Data records:

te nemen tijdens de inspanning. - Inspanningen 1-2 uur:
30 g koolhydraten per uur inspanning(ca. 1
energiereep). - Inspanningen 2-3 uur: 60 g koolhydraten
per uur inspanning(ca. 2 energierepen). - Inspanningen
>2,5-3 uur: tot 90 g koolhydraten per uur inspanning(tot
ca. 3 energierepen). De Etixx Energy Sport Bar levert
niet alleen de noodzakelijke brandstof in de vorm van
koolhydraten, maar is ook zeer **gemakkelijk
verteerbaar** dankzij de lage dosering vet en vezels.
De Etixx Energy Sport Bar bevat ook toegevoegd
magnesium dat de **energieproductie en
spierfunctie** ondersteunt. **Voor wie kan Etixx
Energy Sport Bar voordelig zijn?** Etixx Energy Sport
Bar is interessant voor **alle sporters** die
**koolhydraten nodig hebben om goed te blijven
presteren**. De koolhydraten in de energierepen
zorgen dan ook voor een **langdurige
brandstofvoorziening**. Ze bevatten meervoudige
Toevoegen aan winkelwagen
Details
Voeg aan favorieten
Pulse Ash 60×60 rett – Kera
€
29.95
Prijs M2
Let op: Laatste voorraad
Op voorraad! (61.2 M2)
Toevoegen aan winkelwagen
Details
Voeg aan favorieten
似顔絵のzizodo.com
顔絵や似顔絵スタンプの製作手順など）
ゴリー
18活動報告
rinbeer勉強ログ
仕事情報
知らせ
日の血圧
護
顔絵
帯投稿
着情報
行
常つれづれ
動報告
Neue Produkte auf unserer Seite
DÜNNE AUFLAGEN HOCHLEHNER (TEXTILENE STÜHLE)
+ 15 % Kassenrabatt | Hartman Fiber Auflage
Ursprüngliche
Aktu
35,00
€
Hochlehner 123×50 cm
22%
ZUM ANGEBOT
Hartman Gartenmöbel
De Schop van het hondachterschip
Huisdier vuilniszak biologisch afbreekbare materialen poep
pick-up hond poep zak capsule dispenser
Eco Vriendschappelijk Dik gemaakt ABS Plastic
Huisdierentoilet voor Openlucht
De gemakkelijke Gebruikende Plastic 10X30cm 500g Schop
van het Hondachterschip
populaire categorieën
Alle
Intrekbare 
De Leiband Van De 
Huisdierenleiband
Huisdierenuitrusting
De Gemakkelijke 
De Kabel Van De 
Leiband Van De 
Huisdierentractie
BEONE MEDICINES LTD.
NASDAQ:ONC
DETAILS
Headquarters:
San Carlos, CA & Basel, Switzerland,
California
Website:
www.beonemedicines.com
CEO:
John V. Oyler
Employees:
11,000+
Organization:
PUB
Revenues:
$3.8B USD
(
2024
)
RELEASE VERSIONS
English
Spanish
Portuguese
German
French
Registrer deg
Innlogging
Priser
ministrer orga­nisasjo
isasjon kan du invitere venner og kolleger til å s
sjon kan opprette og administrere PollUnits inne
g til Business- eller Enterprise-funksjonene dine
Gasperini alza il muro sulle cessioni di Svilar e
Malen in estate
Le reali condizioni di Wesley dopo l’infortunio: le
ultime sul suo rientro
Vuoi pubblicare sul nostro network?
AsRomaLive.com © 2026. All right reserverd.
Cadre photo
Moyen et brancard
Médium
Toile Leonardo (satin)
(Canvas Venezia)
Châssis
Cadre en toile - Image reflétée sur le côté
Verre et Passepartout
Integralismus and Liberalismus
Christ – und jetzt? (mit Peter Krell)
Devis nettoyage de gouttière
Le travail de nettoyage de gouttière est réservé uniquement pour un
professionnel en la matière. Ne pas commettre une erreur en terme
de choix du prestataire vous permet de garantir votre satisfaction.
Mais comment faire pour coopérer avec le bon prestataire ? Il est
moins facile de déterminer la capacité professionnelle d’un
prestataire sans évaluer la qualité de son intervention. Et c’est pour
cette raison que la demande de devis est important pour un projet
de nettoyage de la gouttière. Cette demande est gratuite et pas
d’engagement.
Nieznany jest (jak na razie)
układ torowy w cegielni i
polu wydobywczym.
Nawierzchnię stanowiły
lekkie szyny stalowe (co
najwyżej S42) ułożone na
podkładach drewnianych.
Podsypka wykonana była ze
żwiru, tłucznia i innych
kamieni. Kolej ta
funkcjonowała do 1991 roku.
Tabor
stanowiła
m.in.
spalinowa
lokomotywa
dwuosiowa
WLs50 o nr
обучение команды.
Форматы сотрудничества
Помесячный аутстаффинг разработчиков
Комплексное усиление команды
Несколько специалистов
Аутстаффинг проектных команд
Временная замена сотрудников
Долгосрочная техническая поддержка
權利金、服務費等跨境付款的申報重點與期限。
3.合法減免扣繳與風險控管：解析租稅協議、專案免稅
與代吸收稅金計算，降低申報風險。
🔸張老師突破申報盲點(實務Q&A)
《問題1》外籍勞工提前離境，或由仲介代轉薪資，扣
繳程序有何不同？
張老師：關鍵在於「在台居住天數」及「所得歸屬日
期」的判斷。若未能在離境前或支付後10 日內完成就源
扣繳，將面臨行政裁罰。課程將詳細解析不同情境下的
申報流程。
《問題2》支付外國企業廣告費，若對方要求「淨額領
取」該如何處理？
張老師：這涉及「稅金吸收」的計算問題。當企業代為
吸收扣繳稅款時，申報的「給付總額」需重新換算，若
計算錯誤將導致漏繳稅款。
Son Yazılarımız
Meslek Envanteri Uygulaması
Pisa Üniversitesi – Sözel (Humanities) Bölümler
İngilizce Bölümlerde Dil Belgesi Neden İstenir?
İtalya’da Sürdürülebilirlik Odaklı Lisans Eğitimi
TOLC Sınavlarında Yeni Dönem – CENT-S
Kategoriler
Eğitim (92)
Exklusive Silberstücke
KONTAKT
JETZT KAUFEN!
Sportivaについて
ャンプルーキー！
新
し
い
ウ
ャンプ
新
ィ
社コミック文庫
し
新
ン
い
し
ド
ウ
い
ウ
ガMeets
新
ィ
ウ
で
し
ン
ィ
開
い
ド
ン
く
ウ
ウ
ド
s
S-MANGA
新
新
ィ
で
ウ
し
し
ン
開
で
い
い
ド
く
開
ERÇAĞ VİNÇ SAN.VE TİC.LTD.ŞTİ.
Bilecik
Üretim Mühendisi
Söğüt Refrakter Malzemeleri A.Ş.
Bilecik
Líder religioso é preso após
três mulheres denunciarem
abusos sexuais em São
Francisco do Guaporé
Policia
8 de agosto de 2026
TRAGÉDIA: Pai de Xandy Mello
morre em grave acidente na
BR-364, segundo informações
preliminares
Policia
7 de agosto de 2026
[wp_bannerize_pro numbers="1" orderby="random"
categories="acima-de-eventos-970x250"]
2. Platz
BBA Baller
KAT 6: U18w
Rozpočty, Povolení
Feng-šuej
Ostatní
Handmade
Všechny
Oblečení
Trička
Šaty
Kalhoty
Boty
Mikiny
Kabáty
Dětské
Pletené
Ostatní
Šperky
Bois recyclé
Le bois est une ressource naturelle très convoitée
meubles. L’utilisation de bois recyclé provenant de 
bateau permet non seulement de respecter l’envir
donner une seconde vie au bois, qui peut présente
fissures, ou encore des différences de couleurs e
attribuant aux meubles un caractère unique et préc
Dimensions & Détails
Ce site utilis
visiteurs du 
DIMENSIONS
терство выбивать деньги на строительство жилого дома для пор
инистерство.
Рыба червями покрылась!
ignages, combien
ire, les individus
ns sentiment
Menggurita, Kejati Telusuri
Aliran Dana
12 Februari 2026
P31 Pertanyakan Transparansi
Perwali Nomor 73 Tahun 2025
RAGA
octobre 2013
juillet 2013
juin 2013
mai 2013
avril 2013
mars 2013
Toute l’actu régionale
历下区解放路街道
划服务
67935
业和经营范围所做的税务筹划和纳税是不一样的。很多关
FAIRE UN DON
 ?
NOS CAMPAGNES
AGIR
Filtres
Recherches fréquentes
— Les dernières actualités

### What the exercise asks
Copy out the entries above, starting at their first line and ending at the line containing "De Schop van het hondachterschip". In that span, switch every "Voeg aan favorieten" to "Bewaar als favoriet" and keep everything else the same.

### Solution to this exercise
te nemen tijdens de inspanning. - Inspanningen 1-2 uur:
30 g koolhydraten per uur inspanning(ca. 1
energiereep). - Inspanningen 2-3 uur: 60 g koolhydraten
per uur inspanning(ca. 2 energierepen). - Inspanningen
>2,5-3 uur: tot 90 g koolhydraten per uur inspanning(tot
ca. 3 energierepen). De Etixx Energy Sport Bar levert
niet alleen de noodzakelijke brandstof in de vorm van
koolhydraten, maar is ook zeer **gemakkelijk
verteerbaar** dankzij de lage dosering vet en vezels.
De Etixx Energy Sport Bar bevat ook toegevoegd
magnesium dat de **energieproductie en
spierfunctie** ondersteunt. **Voor wie kan Etixx
Energy Sport Bar voordelig zijn?** Etixx Energy Sport
Bar is interessant voor **alle sporters** die
**koolhydraten nodig hebben om goed te blijven
presteren**. De koolhydraten in de energierepen
zorgen dan ook voor een **langdurige
brandstofvoorziening**. Ze bevatten meervoudige
Toevoegen aan winkelwagen
Details
Bewaar als favoriet
Pulse Ash 60×60 rett – Kera
€
29.95
Prijs M2
Let op: Laatste voorraad
Op voorraad! (61.2 M2)
Toevoegen aan winkelwagen
Details
Bewaar als favoriet
似顔絵のzizodo.com
顔絵や似顔絵スタンプの製作手順など）
ゴリー
18活動報告
rinbeer勉強ログ
仕事情報
知らせ
日の血圧
護
顔絵
帯投稿
着情報
行
常つれづれ
動報告
Neue Produkte auf unserer Seite
DÜNNE AUFLAGEN HOCHLEHNER (TEXTILENE STÜHLE)
+ 15 % Kassenrabatt | Hartman Fiber Auflage
Ursprüngliche
Aktu
35,00
€
Hochlehner 123×50 cm
22%
ZUM ANGEBOT
Hartman Gartenmöbel
De Schop van het hondachterschip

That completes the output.